* PROBLEM TO SOLVE:
Look for the line that has "Study limitations and future perspectives" in the material below; please repeat it and every line after it, exactly, up to and including the line that has "However, much work", and nothing else.

* INFORMATION SUPPLIED:

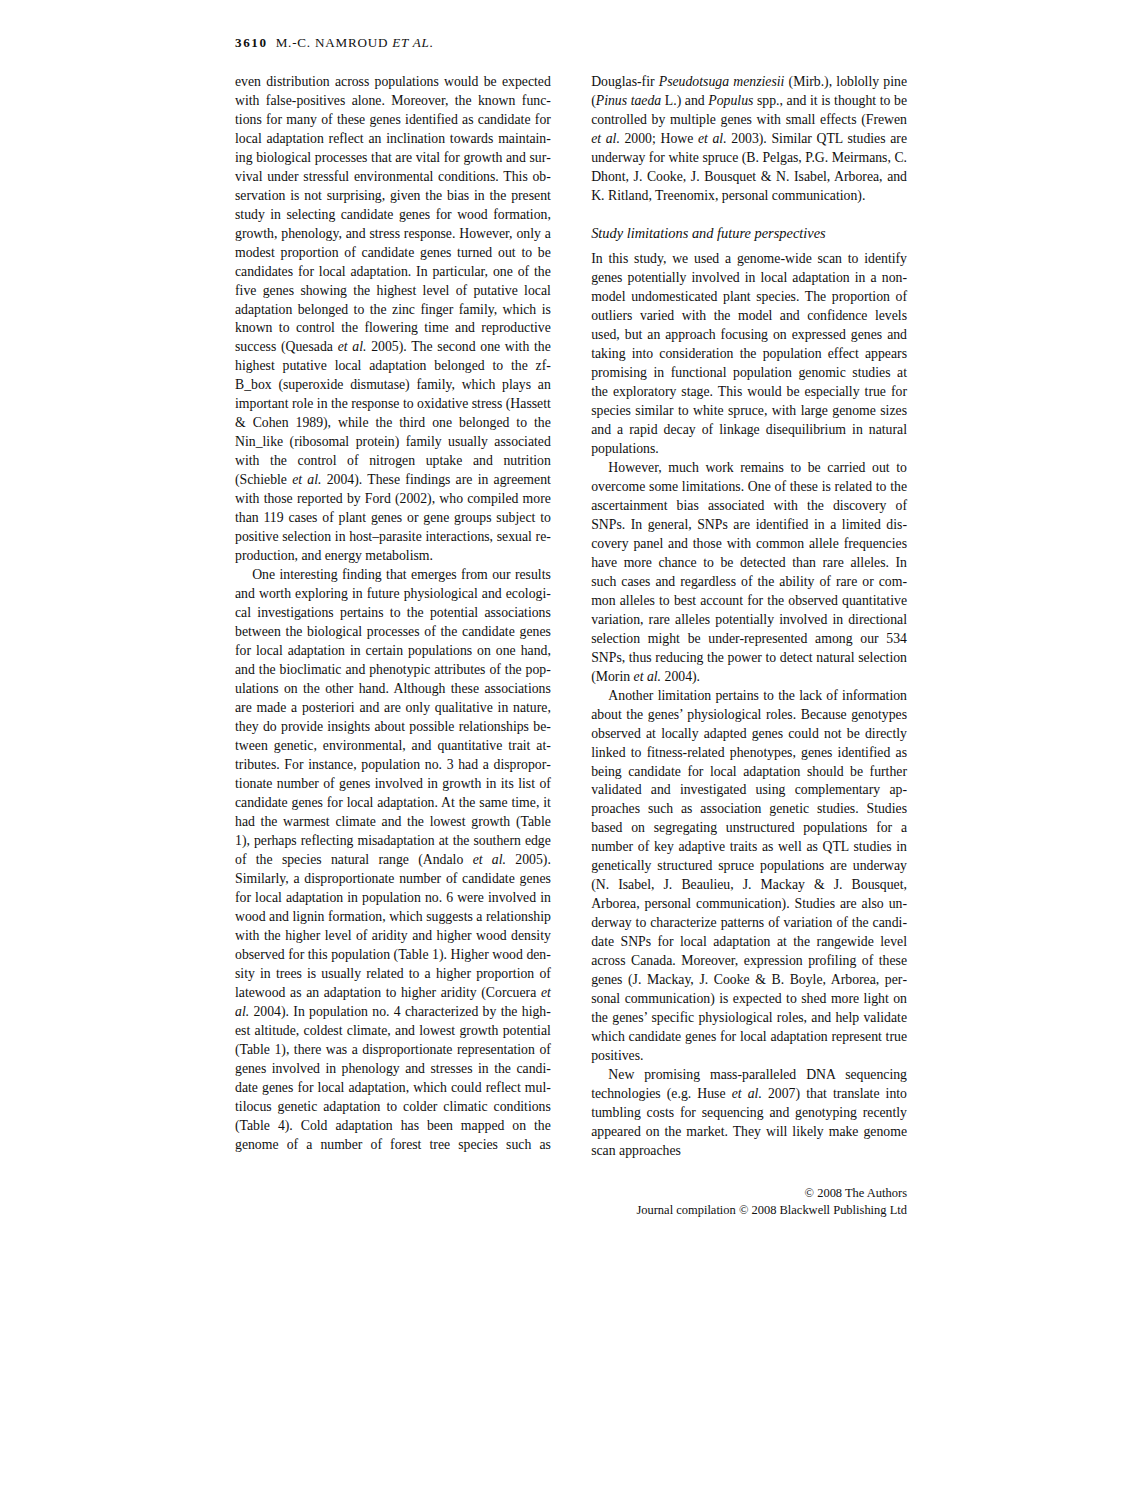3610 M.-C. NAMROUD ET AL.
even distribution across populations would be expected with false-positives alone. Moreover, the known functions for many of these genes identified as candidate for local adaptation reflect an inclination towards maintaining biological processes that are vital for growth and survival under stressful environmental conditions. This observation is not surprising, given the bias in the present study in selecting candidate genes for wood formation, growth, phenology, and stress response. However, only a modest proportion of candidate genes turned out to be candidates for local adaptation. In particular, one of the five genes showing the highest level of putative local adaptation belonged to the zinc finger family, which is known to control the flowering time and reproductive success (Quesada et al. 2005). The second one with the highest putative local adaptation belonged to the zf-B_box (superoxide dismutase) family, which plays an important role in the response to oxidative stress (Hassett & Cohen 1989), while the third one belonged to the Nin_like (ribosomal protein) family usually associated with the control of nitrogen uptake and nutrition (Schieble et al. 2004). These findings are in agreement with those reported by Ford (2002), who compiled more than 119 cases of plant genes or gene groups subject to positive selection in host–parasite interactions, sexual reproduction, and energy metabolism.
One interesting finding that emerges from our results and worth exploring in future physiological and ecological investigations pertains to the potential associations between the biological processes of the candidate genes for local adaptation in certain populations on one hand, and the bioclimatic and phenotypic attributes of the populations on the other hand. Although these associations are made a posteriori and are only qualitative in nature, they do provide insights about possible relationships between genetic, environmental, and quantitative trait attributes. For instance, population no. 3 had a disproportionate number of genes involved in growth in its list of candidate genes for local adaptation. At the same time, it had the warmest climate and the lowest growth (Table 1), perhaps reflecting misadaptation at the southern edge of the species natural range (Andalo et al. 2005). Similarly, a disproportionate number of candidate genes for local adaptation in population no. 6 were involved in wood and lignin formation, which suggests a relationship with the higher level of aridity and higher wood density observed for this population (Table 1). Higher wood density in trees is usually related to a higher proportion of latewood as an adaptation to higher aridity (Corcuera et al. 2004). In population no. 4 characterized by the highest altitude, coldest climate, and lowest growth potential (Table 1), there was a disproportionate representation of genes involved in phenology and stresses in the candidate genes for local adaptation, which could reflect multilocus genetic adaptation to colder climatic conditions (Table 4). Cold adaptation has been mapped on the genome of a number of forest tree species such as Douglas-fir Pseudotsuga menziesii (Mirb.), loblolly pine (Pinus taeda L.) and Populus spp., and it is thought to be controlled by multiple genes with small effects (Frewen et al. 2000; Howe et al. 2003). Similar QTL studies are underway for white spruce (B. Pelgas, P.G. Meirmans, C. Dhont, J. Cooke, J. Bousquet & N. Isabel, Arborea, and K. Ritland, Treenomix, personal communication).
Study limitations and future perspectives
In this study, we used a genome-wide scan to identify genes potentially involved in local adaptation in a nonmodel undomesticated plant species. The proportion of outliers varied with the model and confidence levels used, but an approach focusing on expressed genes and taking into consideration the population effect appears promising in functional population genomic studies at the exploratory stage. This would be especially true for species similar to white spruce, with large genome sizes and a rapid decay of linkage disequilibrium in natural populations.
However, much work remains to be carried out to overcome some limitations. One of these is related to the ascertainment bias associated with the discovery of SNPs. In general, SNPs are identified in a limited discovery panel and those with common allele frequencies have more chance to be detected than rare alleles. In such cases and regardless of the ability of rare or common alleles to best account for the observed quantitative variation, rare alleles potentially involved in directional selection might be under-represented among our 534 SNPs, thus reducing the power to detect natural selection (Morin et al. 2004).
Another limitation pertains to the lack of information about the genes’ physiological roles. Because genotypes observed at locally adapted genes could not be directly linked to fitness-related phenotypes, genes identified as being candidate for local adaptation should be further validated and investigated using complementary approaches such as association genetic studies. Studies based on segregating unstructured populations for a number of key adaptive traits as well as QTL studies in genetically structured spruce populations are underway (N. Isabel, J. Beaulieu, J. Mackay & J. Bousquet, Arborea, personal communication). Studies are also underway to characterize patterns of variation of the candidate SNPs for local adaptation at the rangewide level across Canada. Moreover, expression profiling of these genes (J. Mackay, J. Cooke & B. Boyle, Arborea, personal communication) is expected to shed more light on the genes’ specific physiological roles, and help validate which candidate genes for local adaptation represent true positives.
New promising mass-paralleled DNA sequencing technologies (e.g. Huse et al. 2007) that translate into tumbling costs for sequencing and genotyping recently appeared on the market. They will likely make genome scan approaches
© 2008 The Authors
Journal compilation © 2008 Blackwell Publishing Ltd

==

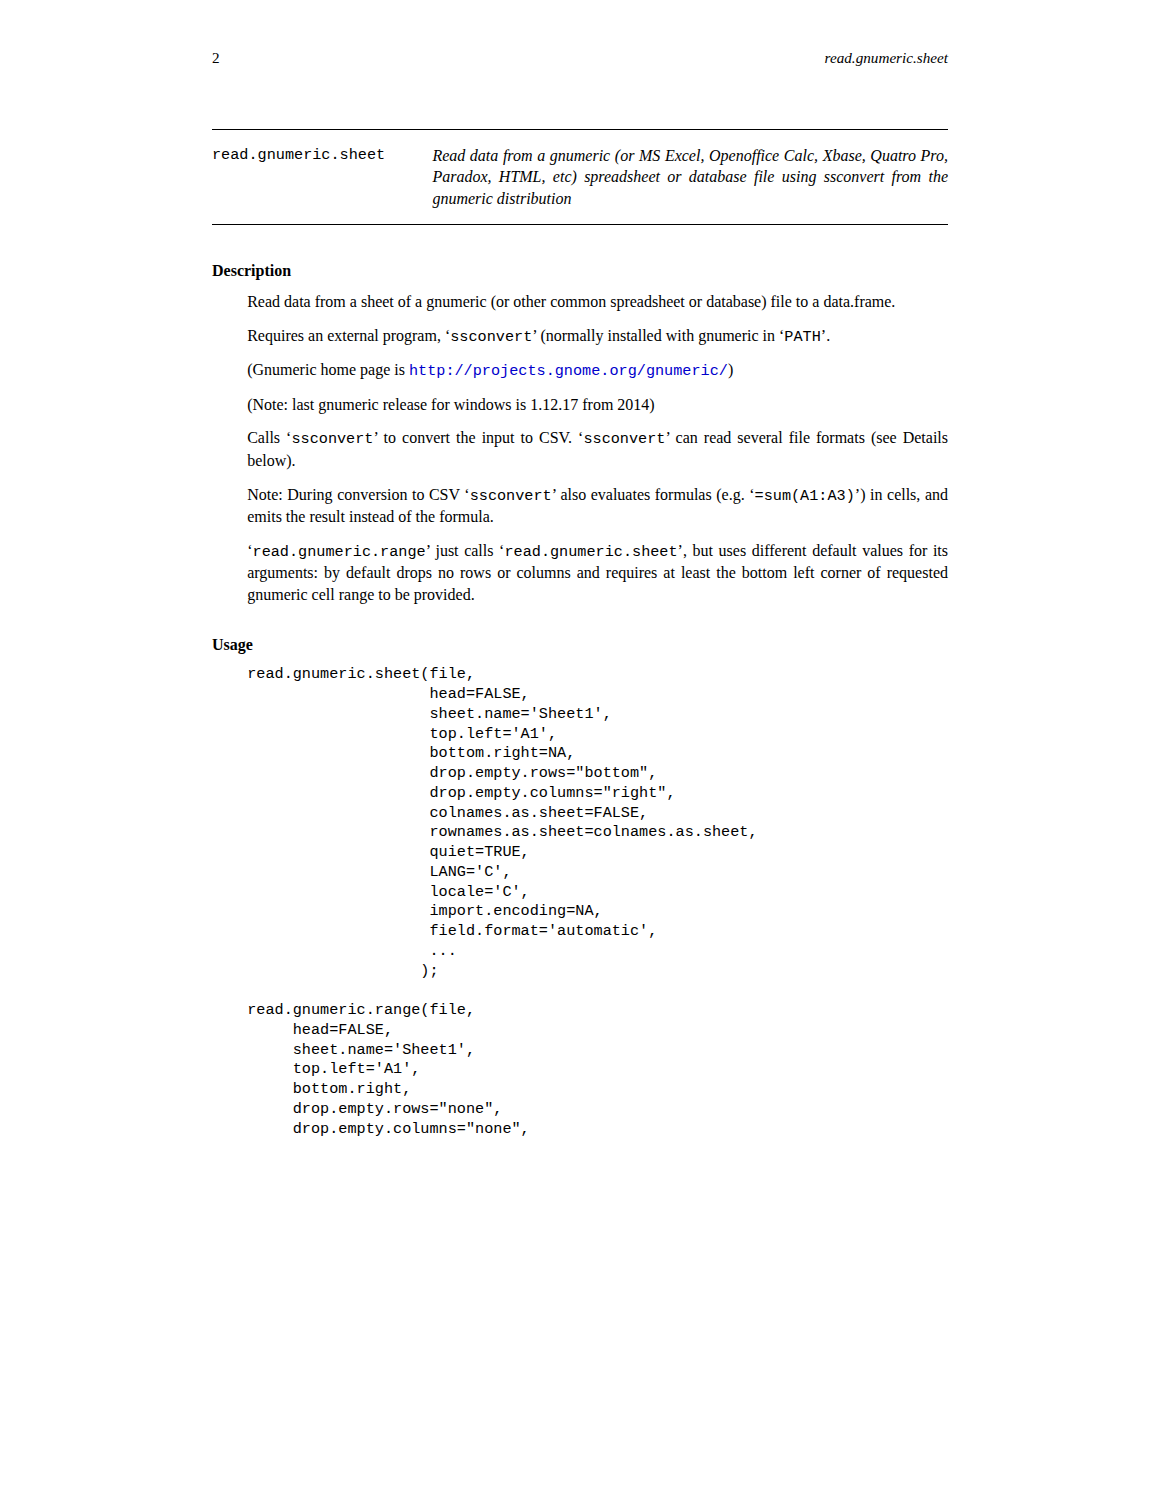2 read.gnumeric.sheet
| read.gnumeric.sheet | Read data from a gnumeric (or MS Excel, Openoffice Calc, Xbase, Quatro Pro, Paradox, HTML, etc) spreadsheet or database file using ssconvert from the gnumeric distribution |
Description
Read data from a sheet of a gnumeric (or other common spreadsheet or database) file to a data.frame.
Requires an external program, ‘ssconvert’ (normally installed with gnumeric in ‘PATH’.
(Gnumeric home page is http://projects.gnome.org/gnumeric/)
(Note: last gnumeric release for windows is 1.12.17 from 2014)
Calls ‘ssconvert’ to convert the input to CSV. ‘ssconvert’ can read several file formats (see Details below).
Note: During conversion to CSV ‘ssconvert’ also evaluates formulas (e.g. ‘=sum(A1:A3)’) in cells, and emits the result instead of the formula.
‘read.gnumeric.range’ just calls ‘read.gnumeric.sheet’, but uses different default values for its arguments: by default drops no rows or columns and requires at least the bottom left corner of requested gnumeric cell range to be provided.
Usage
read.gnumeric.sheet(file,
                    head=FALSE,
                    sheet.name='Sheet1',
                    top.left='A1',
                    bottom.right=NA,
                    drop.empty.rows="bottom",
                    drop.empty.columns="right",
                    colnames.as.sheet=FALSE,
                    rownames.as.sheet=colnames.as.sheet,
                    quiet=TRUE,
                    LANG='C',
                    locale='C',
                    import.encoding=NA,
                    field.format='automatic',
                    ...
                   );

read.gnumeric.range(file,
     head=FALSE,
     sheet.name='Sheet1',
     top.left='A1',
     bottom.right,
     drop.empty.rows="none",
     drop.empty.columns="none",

* RESPONSE:
Study limitations and future perspectives
In this study, we used a genome-wide scan to identify genes potentially involved in local adaptation in a nonmodel undomesticated plant species. The proportion of outliers varied with the model and confidence levels used, but an approach focusing on expressed genes and taking into consideration the population effect appears promising in functional population genomic studies at the exploratory stage. This would be especially true for species similar to white spruce, with large genome sizes and a rapid decay of linkage disequilibrium in natural populations.
However, much work remains to be carried out to overcome some limitations. One of these is related to the ascertainment bias associated with the discovery of SNPs. In general, SNPs are identified in a limited discovery panel and those with common allele frequencies have more chance to be detected than rare alleles. In such cases and regardless of the ability of rare or common alleles to best account for the observed quantitative variation, rare alleles potentially involved in directional selection might be under-represented among our 534 SNPs, thus reducing the power to detect natural selection (Morin et al. 2004).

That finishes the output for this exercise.